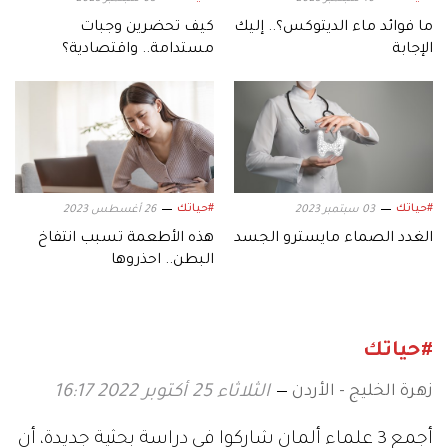
ما فوائد ماء الديتوكس؟.. إليك
كيف تحضرين وجبات
الإجابة
مستدامة.. واقتصادية؟
#حياتك
#حياتك
03 سبتمبر 2023
26 أغسطس 2023
الغدد الصماء مايسترو الجسد
هذه الأطعمة تسبب انتفاخ
البطن.. احذروها
#حياتك
زهرة الخليج - الأردن
الثلاثاء 25 أكتوبر 2022 16:17
أجمع 3 علماء ألمان شاركوا في دراسة بحثية جديدة، أن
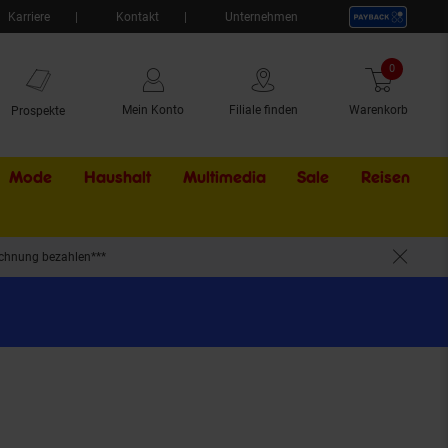
Karriere
Kontakt
Unternehmen
0
Artikel
Mein Konto
Filiale finden
Warenkorb
Prospekte
Mode
Haushalt
Multimedia
Sale
Externer Li
Reisen
chnung bezahlen***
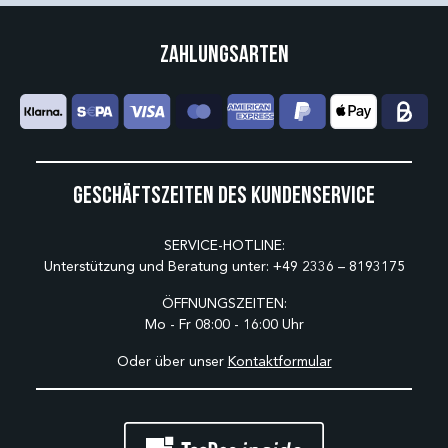
Zahlungsarten
Geschäftszeiten des Kundenservice
SERVICE-HOTLINE:
Unterstützung und Beratung unter:
+49 2336 – 8193175
ÖFFNUNGSZEITEN:
Mo - Fr 08:00 - 16:00 Uhr
Oder über unser
Kontaktformular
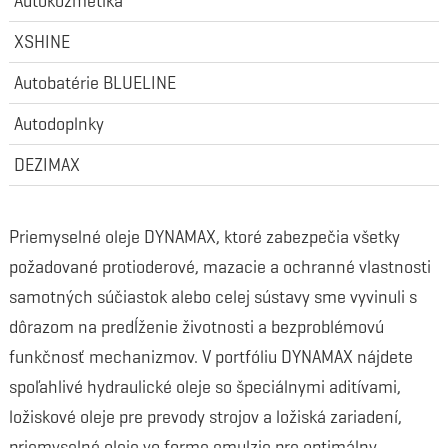
Autokozmetika
XSHINE
Autobatérie BLUELINE
Autodoplnky
DEZIMAX
Priemyselné oleje DYNAMAX, ktoré zabezpečia všetky
požadované protioderové, mazacie a ochranné vlastnosti
samotných súčiastok alebo celej sústavy sme vyvinuli s
dôrazom na predĺženie životnosti a bezproblémovú
funkčnosť mechanizmov. V portfóliu DYNAMAX nájdete
spoľahlivé hydraulické oleje so špeciálnymi aditívami,
ložiskové oleje pre prevody strojov a ložiská zariadení,
priemyselné oleje vo forme emulzie pre optimálny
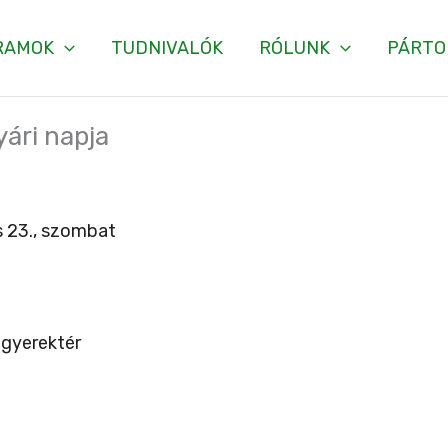
RAMOK
TUDNIVALÓK
RÓLUNK
PÁRTO
yári napja
 23., szombat
gyerektér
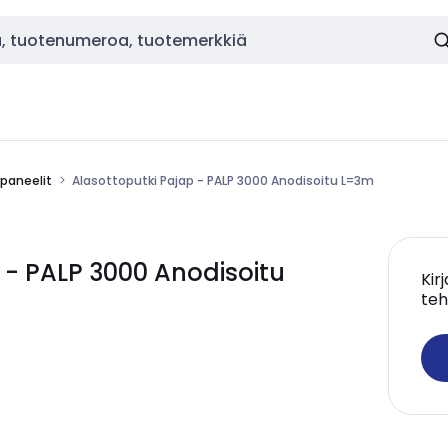
-paneelit
Alasottoputki Pajap - PALP 3000 Anodisoitu L=3m
 - PALP 3000 Anodisoitu
Kir
teh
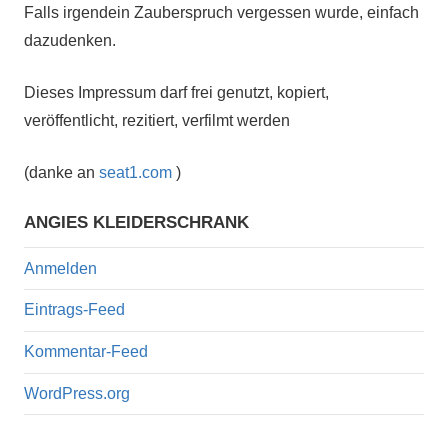
Falls irgendein Zauberspruch vergessen wurde, einfach
dazudenken.
Dieses Impressum darf frei genutzt, kopiert,
veröffentlicht, rezitiert, verfilmt werden
(danke an
seat1.com
)
ANGIES KLEIDERSCHRANK
Anmelden
Eintrags-Feed
Kommentar-Feed
WordPress.org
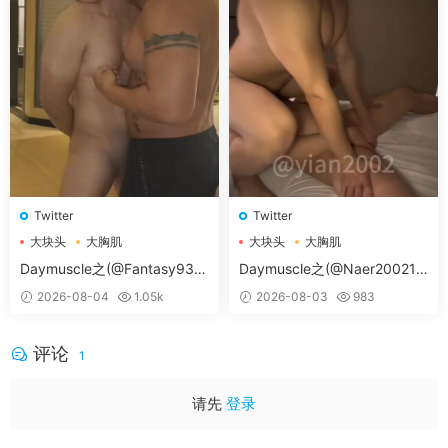
Twitter
Twitter
大块头
大胸肌
大块头
大胸肌
大胸肌肉男
大胸肌肉男
Daymuscle之(@Fantasy938
Daymuscle之(@Naer20021-
15579-@孔控Kong）
@纳尔）
2026-08-04
1.05k
2026-08-03
983
评论
1
请先
登录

━━━━━━━━━━━━━━━━

* **EXERCISE PROMPT**:
Arrange the data above as a Markdown table with the columns Line and Text, numbering the lines in order. Leave out blank lines and the picture placeholders.

* **TASK OUTPUT**:
| Line | Text |
|---|---|
| 1 | ما فوائد ماء الديتوكس؟.. إليك |
| 2 | كيف تحضرين وجبات |
| 3 | الإجابة |
| 4 | مستدامة.. واقتصادية؟ |
| 5 | #حياتك |
| 6 | #حياتك |
| 7 | 03 سبتمبر 2023 |
| 8 | 26 أغسطس 2023 |
| 9 | الغدد الصماء مايسترو الجسد |
| 10 | هذه الأطعمة تسبب انتفاخ |
| 11 | البطن.. احذروها |
| 12 | #حياتك |
| 13 | زهرة الخليج - الأردن |
| 14 | الثلاثاء 25 أكتوبر 2022 16:17 |
| 15 | أجمع 3 علماء ألمان شاركوا في دراسة بحثية جديدة، أن |
| 16 | Karriere |
| 17 | Kontakt |
| 18 | Unternehmen |
| 19 | 0 |
| 20 | Artikel |
| 21 | Mein Konto |
| 22 | Filiale finden |
| 23 | Warenkorb |
| 24 | Prospekte |
| 25 | Mode |
| 26 | Haushalt |
| 27 | Multimedia |
| 28 | Sale |
| 29 | Externer Li |
| 30 | Reisen |
| 31 | chnung bezahlen*** |
| 32 | Zahlungsarten |
| 33 | Geschäftszeiten des Kundenservice |
| 34 | SERVICE-HOTLINE: |
| 35 | Unterstützung und Beratung unter: |
| 36 | +49 2336 – 8193175 |
| 37 | ÖFFNUNGSZEITEN: |
| 38 | Mo - Fr 08:00 - 16:00 Uhr |
| 39 | Oder über unser |
| 40 | Kontaktformular |
| 41 | Autokozmetika |
| 42 | XSHINE |
| 43 | Autobatérie BLUELINE |
| 44 | Autodoplnky |
| 45 | DEZIMAX |
| 46 | Priemyselné oleje DYNAMAX, ktoré zabezpečia všetky |
| 47 | požadované protioderové, mazacie a ochranné vlastnosti |
| 48 | samotných súčiastok alebo celej sústavy sme vyvinuli s |
| 49 | dôrazom na predĺženie životnosti a bezproblémovú |
| 50 | funkčnosť mechanizmov. V portfóliu DYNAMAX nájdete |
| 51 | spoľahlivé hydraulické oleje so špeciálnymi aditívami, |
| 52 | ložiskové oleje pre prevody strojov a ložiská zariadení, |
| 53 | priemyselné oleje vo forme emulzie pre optimálny |
| 54 | RAMOK |
| 55 | TUDNIVALÓK |
| 56 | RÓLUNK |
| 57 | PÁRTO |
| 58 | yári napja |
| 59 |  23., szombat |
| 60 | gyerektér |
| 61 | -paneelit |
| 62 | Alasottoputki Pajap - PALP 3000 Anodisoitu L=3m |
| 63 |  - PALP 3000 Anodisoitu |
| 64 | Kir |
| 65 | teh |
| 66 | Falls irgendein Zauberspruch vergessen wurde, einfach |
| 67 | dazudenken. |
| 68 | Dieses Impressum darf frei genutzt, kopiert, |
| 69 | veröffentlicht, rezitiert, verfilmt werden |
| 70 | (danke an |
| 71 | seat1.com |
| 72 | ) |
| 73 | ANGIES KLEIDERSCHRANK |
| 74 | Anmelden |
| 75 | Eintrags-Feed |
| 76 | Kommentar-Feed |
| 77 | WordPress.org |
| 78 | Twitter |
| 79 | Twitter |
| 80 | 大块头 |
| 81 | 大胸肌 |
| 82 | 大块头 |
| 83 | 大胸肌 |
| 84 | 大胸肌肉男 |
| 85 | 大胸肌肉男 |
| 86 | Daymuscle之(@Fantasy938 |
| 87 | Daymuscle之(@Naer20021- |
| 88 | 15579-@孔控Kong） |
| 89 | @纳尔） |
| 90 | 2026-08-04 |
| 91 | 1.05k |
| 92 | 2026-08-03 |
| 93 | 983 |
| 94 | 评论 |
| 95 | 1 |
| 96 | 请先 |
| 97 | 登录 |